▶ **Complete the following**:
1 > Name every Smiths song that the album review below mentions, spelled as the review spells it.
2 > In the album review below, which song is put forward as perhaps the standout track?

▶ **Passage to read**:
'''
September 30, 2004

Top Ten Albums (Part 1)

The Smiths
*The Queen Is Dead*
One: The third of the Manchester quartet’s four studio albums, The Queen Is Dead captures the Smiths at the crest of their wave, scaling Everest-like heights. Morrissey and Marr capture everything about the unique cocktail that made the Smiths probably the best band ever, especially the depressing resignation of ‘I Know Its Over’, morbidly voted the second best song to commit suicide to in a recent 6 Music poll, curiously behind Bowling For Soup’s “classic” Girl All The Bad Guys Want. ‘Never Had Know Ever’ is similarly maudlin with the lyric “I had a really bad dream/It lasted 20 years, 7 months, and 27 days/I never, I’m alone, and I never, ever oh … had no one ever” clearly setting a challenge for some listeners to beat.

But the Smiths were never just Morrissey’s unique snapshot of isolation and, indeed, there’s always a whimsical song like ‘Frankly, Mr. Shankly’ and ‘Bigmouth Strikes Again’ round the corner, while Morrissey’s moves from the ridiculous to the sublime by demonstrating his literary talent in the beautful ‘Cemetry Gates’ encompassing its references to Wilde and the inferior Keates and Yates. Perhaps the standout song, however, is the penultimate of ten tracks of unsurpassable quality. ‘There Is A Light That Never Goes Out’ makes the hairs on the back of your neck stand as Morrissey sings “And if a double-decker bus crashes into us/To die by your side/Is such a heavenly way to die.” Or maybe a little over the top.
'''
▶ **Source material**:
'''
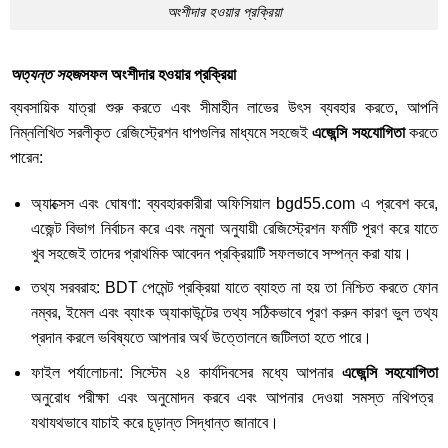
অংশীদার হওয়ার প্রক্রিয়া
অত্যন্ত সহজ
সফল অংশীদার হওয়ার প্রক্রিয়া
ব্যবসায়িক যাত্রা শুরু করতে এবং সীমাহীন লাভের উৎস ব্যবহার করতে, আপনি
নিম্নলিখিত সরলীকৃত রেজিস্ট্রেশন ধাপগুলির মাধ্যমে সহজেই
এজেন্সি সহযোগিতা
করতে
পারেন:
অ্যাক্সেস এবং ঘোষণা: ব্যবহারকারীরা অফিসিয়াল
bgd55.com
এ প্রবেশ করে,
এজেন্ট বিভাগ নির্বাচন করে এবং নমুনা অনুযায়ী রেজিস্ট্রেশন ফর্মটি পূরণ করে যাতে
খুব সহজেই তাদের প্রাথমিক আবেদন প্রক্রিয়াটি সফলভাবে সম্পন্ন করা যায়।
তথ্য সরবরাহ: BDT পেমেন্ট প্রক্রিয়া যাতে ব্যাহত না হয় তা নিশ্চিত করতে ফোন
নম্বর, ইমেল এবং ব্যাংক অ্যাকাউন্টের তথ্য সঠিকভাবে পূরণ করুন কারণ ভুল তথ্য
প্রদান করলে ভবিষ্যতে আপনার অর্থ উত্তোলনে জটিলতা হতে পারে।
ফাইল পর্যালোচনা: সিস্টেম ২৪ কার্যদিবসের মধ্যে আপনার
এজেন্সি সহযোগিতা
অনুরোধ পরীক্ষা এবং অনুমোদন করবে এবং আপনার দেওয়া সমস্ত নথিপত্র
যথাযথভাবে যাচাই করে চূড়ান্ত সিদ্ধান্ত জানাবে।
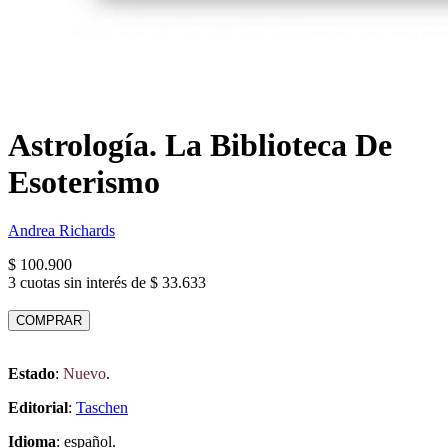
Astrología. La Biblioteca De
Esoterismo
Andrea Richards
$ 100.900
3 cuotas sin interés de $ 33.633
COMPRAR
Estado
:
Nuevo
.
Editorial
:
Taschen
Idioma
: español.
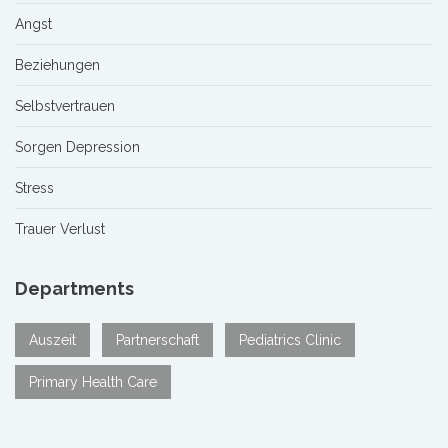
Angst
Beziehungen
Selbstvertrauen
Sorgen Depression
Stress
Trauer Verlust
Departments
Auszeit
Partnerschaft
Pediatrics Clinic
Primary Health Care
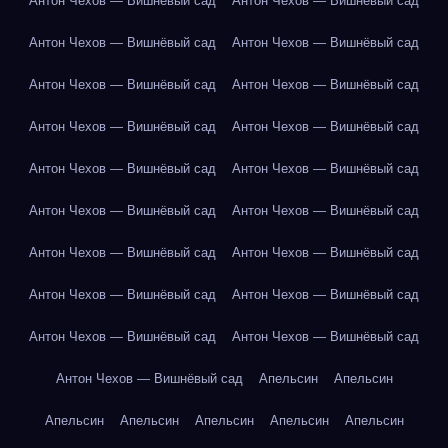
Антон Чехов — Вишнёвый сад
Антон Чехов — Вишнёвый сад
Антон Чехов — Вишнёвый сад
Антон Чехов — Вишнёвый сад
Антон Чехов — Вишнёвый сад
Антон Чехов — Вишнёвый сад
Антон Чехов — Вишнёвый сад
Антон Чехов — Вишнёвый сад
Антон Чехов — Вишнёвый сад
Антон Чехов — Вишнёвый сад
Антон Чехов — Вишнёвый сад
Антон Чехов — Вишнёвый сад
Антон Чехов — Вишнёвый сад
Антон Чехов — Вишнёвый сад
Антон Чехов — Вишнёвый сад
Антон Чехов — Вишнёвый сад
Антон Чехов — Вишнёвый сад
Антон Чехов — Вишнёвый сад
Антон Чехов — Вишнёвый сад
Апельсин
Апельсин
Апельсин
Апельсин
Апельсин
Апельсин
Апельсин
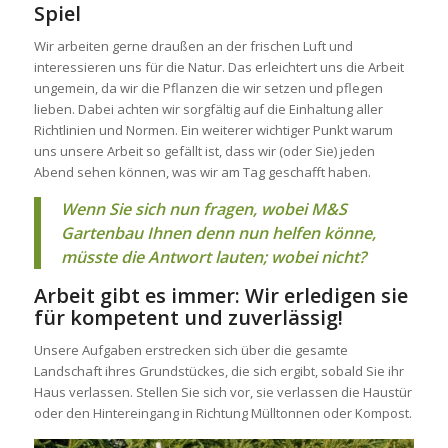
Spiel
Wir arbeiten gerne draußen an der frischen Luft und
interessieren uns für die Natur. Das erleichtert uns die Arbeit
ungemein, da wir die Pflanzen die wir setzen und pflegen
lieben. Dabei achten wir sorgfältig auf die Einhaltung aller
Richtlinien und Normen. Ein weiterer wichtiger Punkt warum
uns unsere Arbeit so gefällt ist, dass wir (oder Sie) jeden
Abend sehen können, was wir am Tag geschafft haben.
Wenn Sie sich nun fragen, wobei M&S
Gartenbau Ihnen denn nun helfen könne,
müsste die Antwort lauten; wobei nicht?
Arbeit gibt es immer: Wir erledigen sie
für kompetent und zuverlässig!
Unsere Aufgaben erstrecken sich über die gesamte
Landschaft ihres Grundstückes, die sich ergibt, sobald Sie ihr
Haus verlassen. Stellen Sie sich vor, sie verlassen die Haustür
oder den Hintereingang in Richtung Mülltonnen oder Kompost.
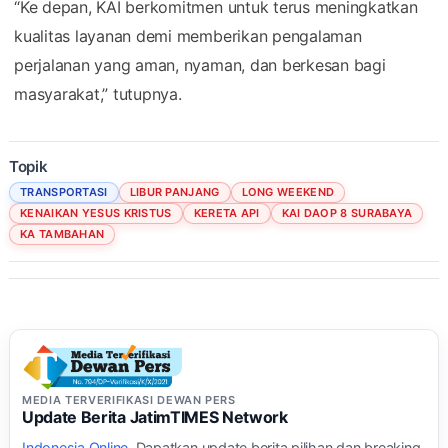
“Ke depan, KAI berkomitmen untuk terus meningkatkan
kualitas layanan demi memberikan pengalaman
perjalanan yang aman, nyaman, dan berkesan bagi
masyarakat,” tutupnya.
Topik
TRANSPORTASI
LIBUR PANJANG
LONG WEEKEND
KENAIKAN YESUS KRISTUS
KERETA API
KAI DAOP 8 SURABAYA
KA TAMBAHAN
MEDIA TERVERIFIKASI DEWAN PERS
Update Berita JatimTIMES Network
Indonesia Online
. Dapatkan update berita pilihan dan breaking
'''
▶ **Task-by-task solutions**:
1 >
- 'I Know Its Over'
- 'Never Had Know Ever'
- 'Frankly, Mr. Shankly'
- 'Bigmouth Strikes Again'
- 'Cemetry Gates'
- 'There Is A Light That Never Goes Out'

2 > 'There Is A Light That Never Goes Out', the penultimate of the album's ten tracks.